Saturday, October 10, 2009

On Ken Russell, and Re-Viewing England's Last Mannerist

Recently, I mentioned here on the blog that I contributed an essay to a new Scarecrow Press anthology on the films of director Ken Russell (Altered States [1980], Lair of The White Worm [1988]).

This was a great joy for me because I've always been drawn to Russell's cinematic work, particularly his dazzling, often-incendiary visuals. I've also been fascinated on his commentary about religion, and Christianity in particular. As you can probably tell by my affection for De Palma, Carpenter and Friedkin, I prefer the expressionist form of film making, and in particular directors who can reflect their daring content with powerful visuals. Russell fits that bill perfectly.

Well, since my first report on the book, I've had the opportunity to chat with the editor of Ken Russell: Re-Viewing England's Last Mannerist, Kevin Flanagan, about Russell, his career and this project.

JKM: Kevin, can you tell us about how you first personally "discovered" the films of Ken Russell, and why they stuck with you?

KF: I first consciously discovered Ken Russell in 2000, but my first experience with a Ken Russell film was in 1999. In those days, the cable channel Bravo had a series of films which they called “Five Star Cinema,” often shown in prime time, especially on Friday nights (this before their nose-dive into cooking shows, fashion shows, and other “reality” programming). Typical, repeat titles included Patton (1970) and Monty Python's Meaning of Life (1983).

* Supplied data:
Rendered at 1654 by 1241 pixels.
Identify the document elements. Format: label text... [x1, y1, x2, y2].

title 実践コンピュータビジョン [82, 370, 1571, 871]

* Set exercise: Ignoring the data, continue the blog interview about Ken Russell's films, starting right after its last sentence.

* Answer for this exercise:
O
ne night, I stumbled upon a remarkable film, which featured what to my mind was one of the most striking sequences I had ever seen: a man, in profile, with a look of contemplative agony, as the rhythmic shadows cast by a speeding train undulated across his face. I recall a few other sequences, none of which (removed of context, title, or who the principle people were, made much sense): a woman dancing a can-can on the coffin of a man about to be buried alive, children on a row boat in the middle of a lake asking about angels. For some reason I had to go meet friends that night, so I didn't get to finish watching the film. Also, this being the time before reliable “programming channels” on cable itself (that interactive “whats-on-what” channel that cable users are now tied to), I consulted the listings in my local iteration of TV guide, to no avail (just a generic listing for “Five Star Cinema”).

Anyway, it took me over a year—during which time I got a job at a video store and saw Russell's acknowledged masterpiece The Devils (1971) for the first time—to do enough sleuthing in order to figure out that the film in question was Russell's biopic Mahler (1974), which to this day remains one of the films I most admire.

JKM: What, in your eyes, makes Russell such a unique artist, and one worthy of book-length study?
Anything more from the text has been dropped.